## Stated task
Could you rewrite the records below with every "pose" changed to "camera" and nothing else altered, leaving out the pictures?

## Material for the task
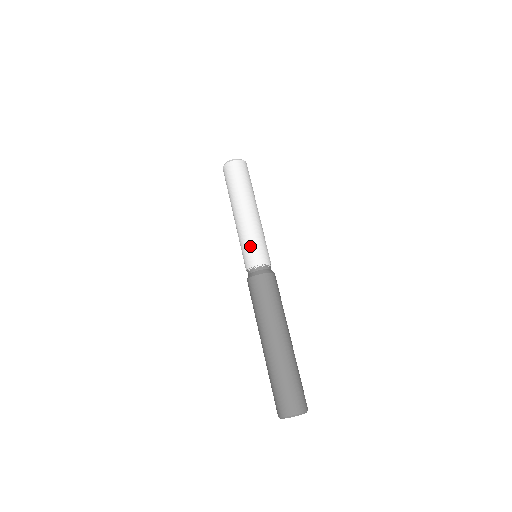
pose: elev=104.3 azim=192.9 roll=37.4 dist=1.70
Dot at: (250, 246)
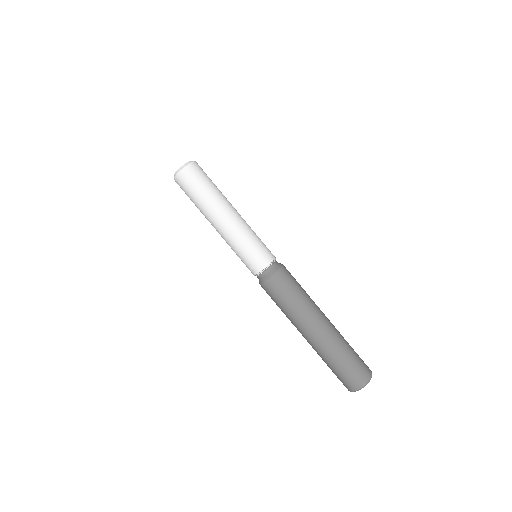
Dot at: (245, 255)
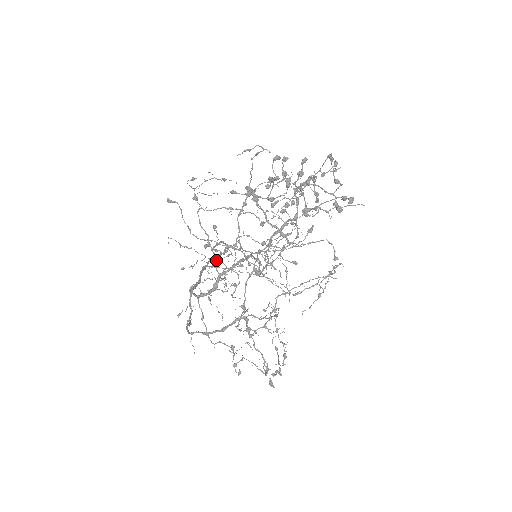
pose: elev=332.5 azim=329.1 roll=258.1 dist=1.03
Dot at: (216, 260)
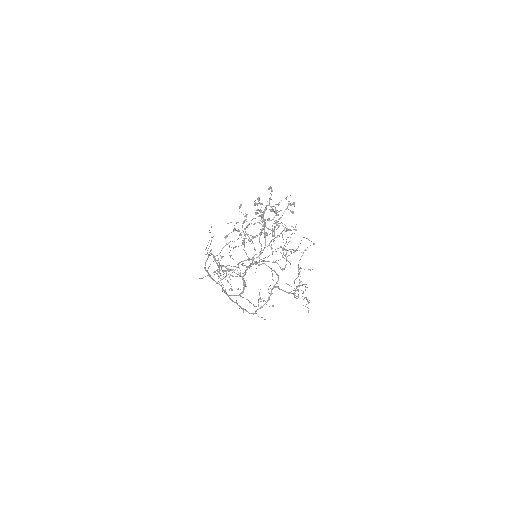
Dot at: occluded
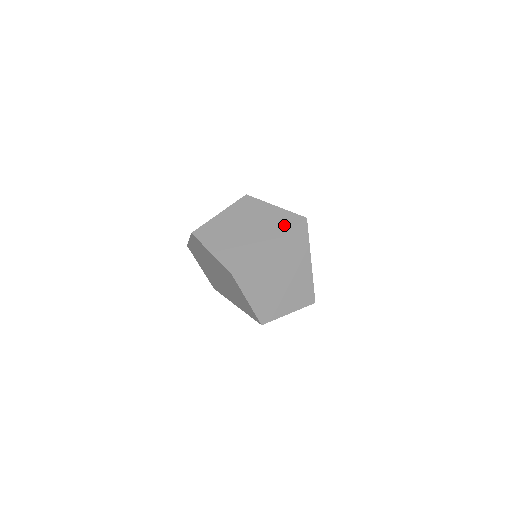
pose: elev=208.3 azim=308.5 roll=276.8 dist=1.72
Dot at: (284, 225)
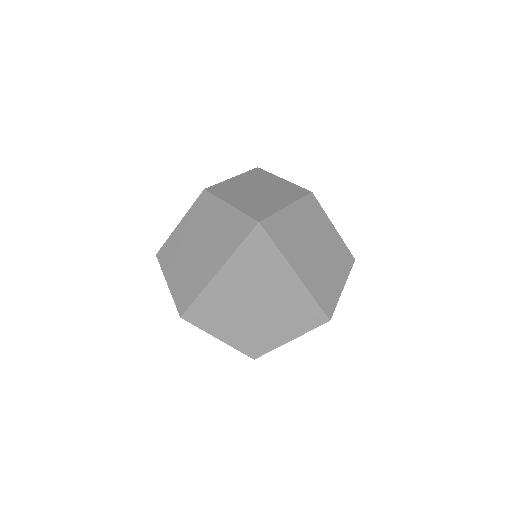
Dot at: (233, 238)
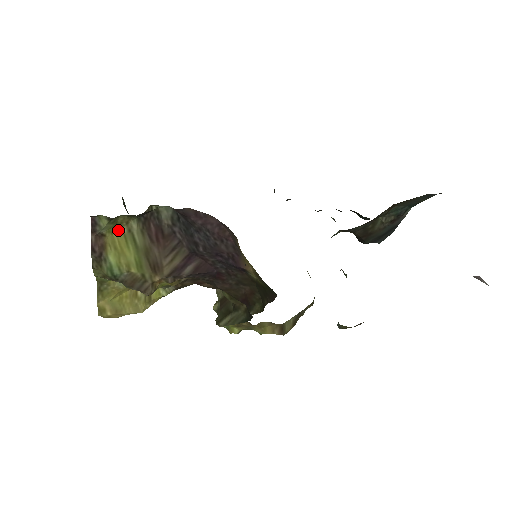
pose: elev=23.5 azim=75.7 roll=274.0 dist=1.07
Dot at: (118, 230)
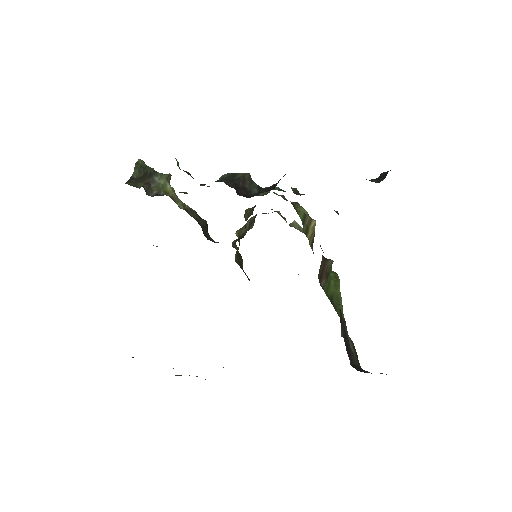
Dot at: occluded
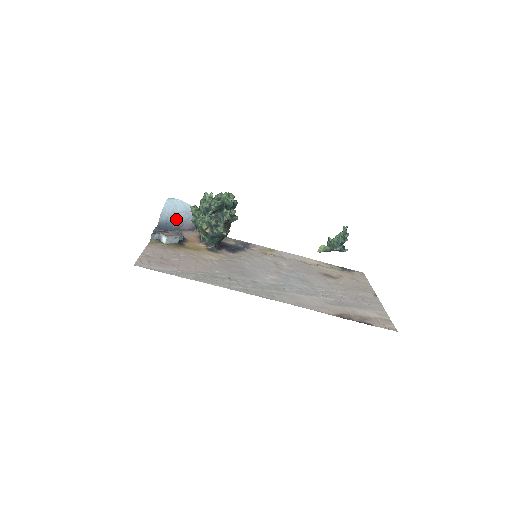
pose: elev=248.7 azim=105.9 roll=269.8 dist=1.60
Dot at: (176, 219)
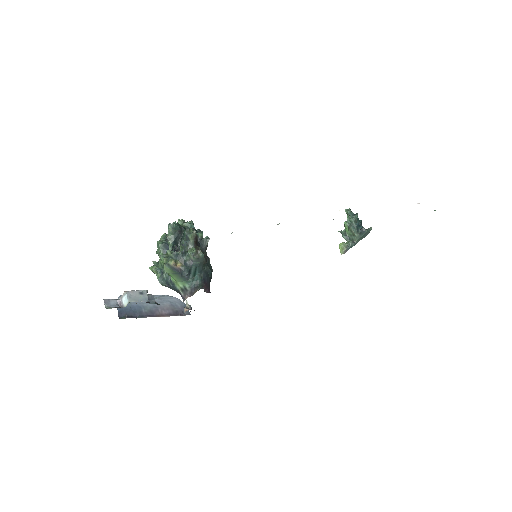
Dot at: (143, 303)
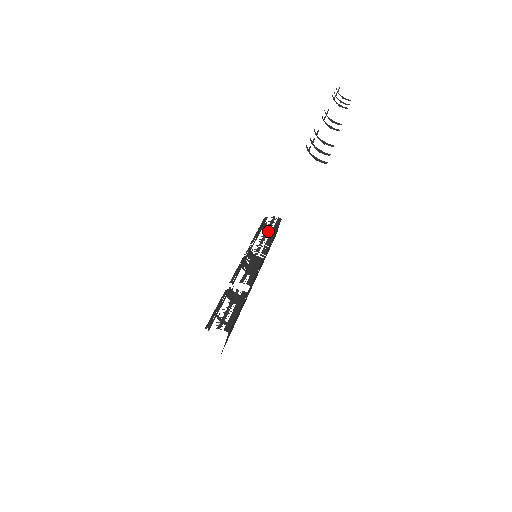
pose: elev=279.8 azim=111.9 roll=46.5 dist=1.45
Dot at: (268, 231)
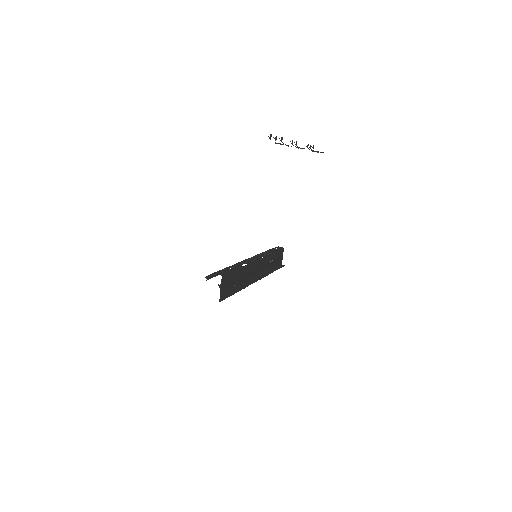
Dot at: (270, 250)
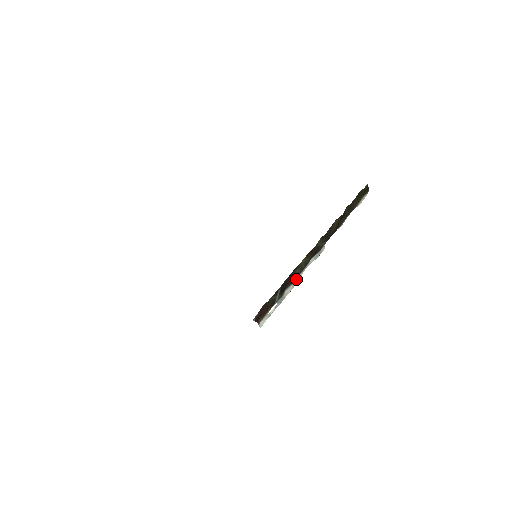
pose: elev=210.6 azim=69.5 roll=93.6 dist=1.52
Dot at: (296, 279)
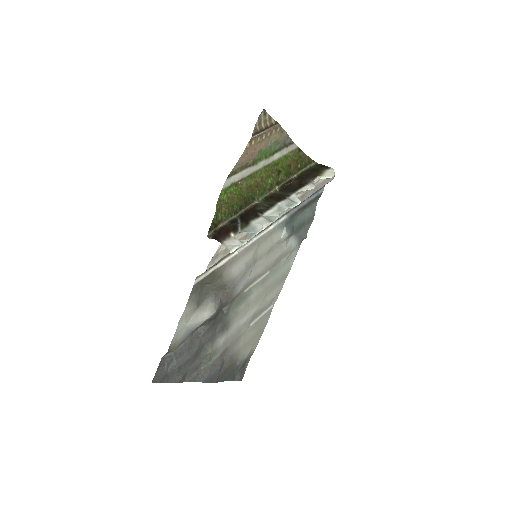
Dot at: (268, 218)
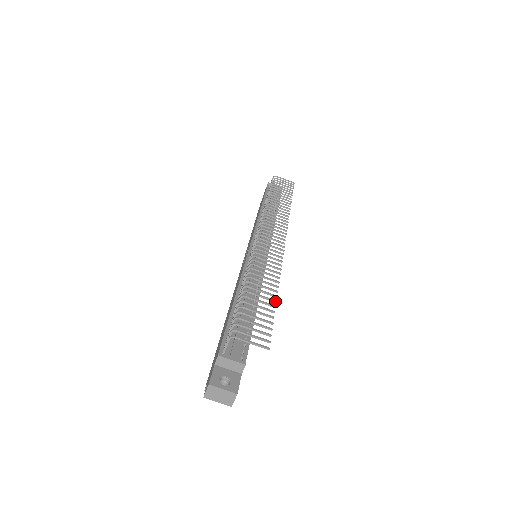
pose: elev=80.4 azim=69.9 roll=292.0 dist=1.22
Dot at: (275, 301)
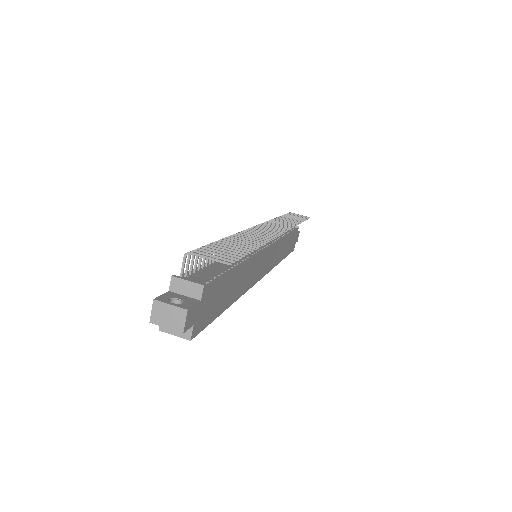
Dot at: (254, 248)
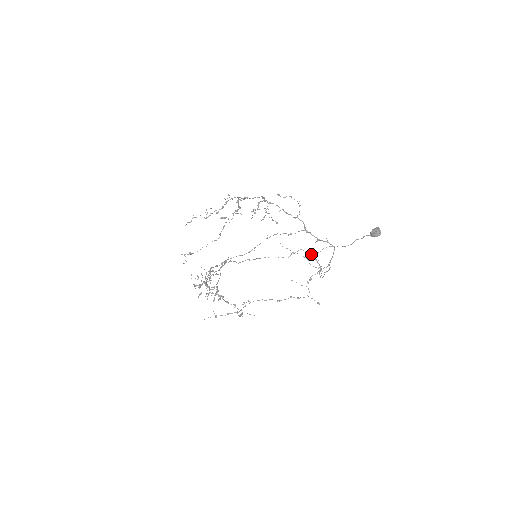
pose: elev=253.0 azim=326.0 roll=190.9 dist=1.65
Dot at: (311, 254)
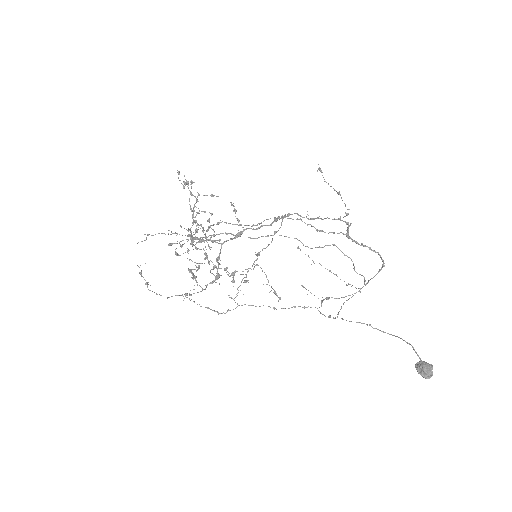
Dot at: (345, 255)
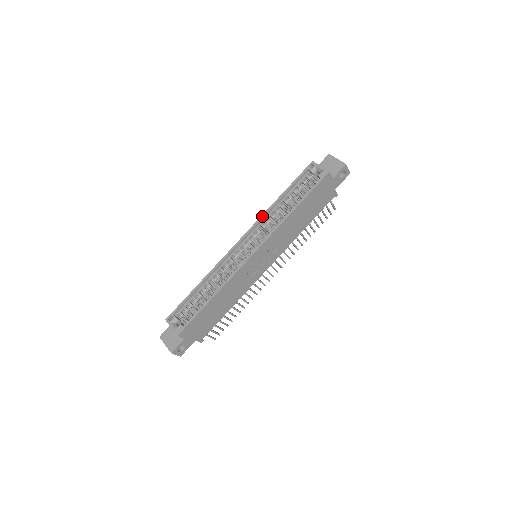
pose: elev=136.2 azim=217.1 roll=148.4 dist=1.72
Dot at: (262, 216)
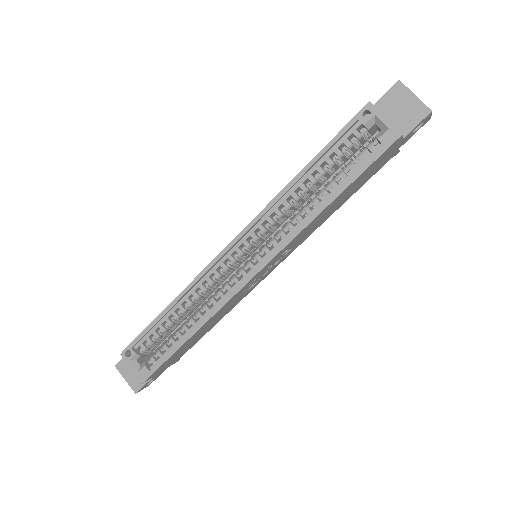
Dot at: (269, 205)
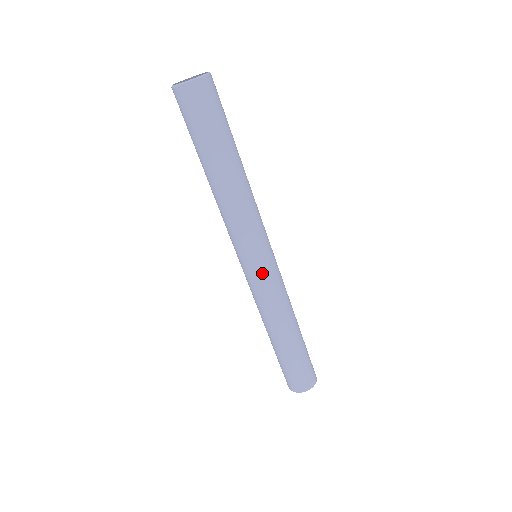
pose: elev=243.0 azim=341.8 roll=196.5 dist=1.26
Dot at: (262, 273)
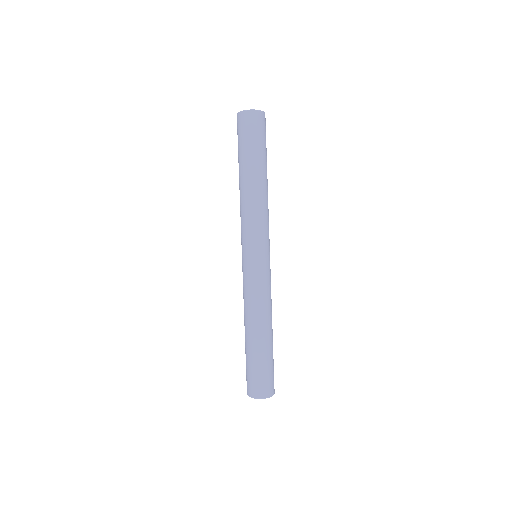
Dot at: (261, 266)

## Response
camera: elev=104.3 azim=192.9 roll=37.4 dist=1.70
Dot at: (250, 246)
Dot at: (245, 255)
camera: elev=332.5 azim=329.1 roll=258.1 dist=1.03
Dot at: (216, 260)
Dot at: occluded
camera: elev=208.3 azim=308.5 roll=276.8 dist=1.72
Dot at: (284, 225)
Dot at: (233, 238)
camera: elev=23.5 azim=75.7 roll=274.0 dist=1.07
Dot at: (118, 230)
Dot at: occluded
camera: elev=248.7 azim=105.9 roll=269.8 dist=1.60
Dot at: (176, 219)
Dot at: (143, 303)
camera: elev=279.8 azim=111.9 roll=46.5 dist=1.45
Dot at: (268, 231)
Dot at: (270, 250)
camera: elev=210.6 azim=69.5 roll=93.6 dist=1.52
Dot at: (296, 279)
Dot at: (268, 218)
camera: elev=80.4 azim=69.9 roll=292.0 dist=1.22
Dot at: (275, 301)
Dot at: (254, 248)
camera: elev=253.0 azim=326.0 roll=190.9 dist=1.65
Dot at: (311, 254)
Dot at: (345, 255)
camera: elev=136.2 azim=217.1 roll=148.4 dist=1.72
Dot at: (262, 216)
Dot at: (269, 205)
camera: elev=243.0 azim=341.8 roll=196.5 dist=1.26
Dot at: (262, 273)
Dot at: (261, 266)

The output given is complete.